**Collected data**
<<<<

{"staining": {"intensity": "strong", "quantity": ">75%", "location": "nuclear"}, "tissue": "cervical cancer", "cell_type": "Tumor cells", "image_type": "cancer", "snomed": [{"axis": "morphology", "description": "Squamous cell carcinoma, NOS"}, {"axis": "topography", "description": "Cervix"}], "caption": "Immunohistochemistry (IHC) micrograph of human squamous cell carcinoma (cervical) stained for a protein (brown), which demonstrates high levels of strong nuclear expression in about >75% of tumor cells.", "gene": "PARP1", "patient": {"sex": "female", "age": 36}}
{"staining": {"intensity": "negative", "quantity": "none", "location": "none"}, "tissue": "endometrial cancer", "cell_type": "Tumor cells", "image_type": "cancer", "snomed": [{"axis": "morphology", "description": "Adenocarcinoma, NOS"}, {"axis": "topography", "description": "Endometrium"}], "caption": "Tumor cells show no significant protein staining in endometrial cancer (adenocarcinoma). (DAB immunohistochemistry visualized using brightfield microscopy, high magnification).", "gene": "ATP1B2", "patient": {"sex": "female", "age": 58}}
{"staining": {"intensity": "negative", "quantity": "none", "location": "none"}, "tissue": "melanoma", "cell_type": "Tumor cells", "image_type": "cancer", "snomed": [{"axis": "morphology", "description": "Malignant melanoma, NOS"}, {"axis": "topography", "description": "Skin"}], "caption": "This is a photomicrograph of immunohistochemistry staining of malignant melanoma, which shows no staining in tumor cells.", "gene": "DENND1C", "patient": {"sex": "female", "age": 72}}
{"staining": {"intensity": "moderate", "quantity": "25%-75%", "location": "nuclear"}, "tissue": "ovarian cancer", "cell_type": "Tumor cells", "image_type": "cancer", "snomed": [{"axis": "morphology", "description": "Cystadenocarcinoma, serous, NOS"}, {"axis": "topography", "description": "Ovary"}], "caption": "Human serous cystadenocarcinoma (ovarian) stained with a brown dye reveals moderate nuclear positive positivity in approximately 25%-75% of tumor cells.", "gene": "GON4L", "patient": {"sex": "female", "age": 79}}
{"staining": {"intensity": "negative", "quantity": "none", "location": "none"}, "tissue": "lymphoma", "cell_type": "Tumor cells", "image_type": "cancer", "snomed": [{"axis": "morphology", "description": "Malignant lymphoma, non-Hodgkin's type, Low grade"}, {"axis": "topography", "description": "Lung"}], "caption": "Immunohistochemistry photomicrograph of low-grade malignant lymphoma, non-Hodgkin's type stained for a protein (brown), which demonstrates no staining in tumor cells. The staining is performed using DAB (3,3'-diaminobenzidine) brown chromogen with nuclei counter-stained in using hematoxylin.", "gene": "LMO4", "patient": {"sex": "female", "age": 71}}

>>>>

**Instructions for the task**
Transcribe all entries word for word.

**Finished task**
{"staining": {"intensity": "strong", "quantity": ">75%", "location": "nuclear"}, "tissue": "cervical cancer", "cell_type": "Tumor cells", "image_type": "cancer", "snomed": [{"axis": "morphology", "description": "Squamous cell carcinoma, NOS"}, {"axis": "topography", "description": "Cervix"}], "caption": "Immunohistochemistry (IHC) micrograph of human squamous cell carcinoma (cervical) stained for a protein (brown), which demonstrates high levels of strong nuclear expression in about >75% of tumor cells.", "gene": "PARP1", "patient": {"sex": "female", "age": 36}}
{"staining": {"intensity": "negative", "quantity": "none", "location": "none"}, "tissue": "endometrial cancer", "cell_type": "Tumor cells", "image_type": "cancer", "snomed": [{"axis": "morphology", "description": "Adenocarcinoma, NOS"}, {"axis": "topography", "description": "Endometrium"}], "caption": "Tumor cells show no significant protein staining in endometrial cancer (adenocarcinoma). (DAB immunohistochemistry visualized using brightfield microscopy, high magnification).", "gene": "ATP1B2", "patient": {"sex": "female", "age": 58}}
{"staining": {"intensity": "negative", "quantity": "none", "location": "none"}, "tissue": "melanoma", "cell_type": "Tumor cells", "image_type": "cancer", "snomed": [{"axis": "morphology", "description": "Malignant melanoma, NOS"}, {"axis": "topography", "description": "Skin"}], "caption": "This is a photomicrograph of immunohistochemistry staining of malignant melanoma, which shows no staining in tumor cells.", "gene": "DENND1C", "patient": {"sex": "female", "age": 72}}
{"staining": {"intensity": "moderate", "quantity": "25%-75%", "location": "nuclear"}, "tissue": "ovarian cancer", "cell_type": "Tumor cells", "image_type": "cancer", "snomed": [{"axis": "morphology", "description": "Cystadenocarcinoma, serous, NOS"}, {"axis": "topography", "description": "Ovary"}], "caption": "Human serous cystadenocarcinoma (ovarian) stained with a brown dye reveals moderate nuclear positive positivity in approximately 25%-75% of tumor cells.", "gene": "GON4L", "patient": {"sex": "female", "age": 79}}
{"staining": {"intensity": "negative", "quantity": "none", "location": "none"}, "tissue": "lymphoma", "cell_type": "Tumor cells", "image_type": "cancer", "snomed": [{"axis": "morphology", "description": "Malignant lymphoma, non-Hodgkin's type, Low grade"}, {"axis": "topography", "description": "Lung"}], "caption": "Immunohistochemistry photomicrograph of low-grade malignant lymphoma, non-Hodgkin's type stained for a protein (brown), which demonstrates no staining in tumor cells. The staining is performed using DAB (3,3'-diaminobenzidine) brown chromogen with nuclei counter-stained in using hematoxylin.", "gene": "LMO4", "patient": {"sex": "female", "age": 71}}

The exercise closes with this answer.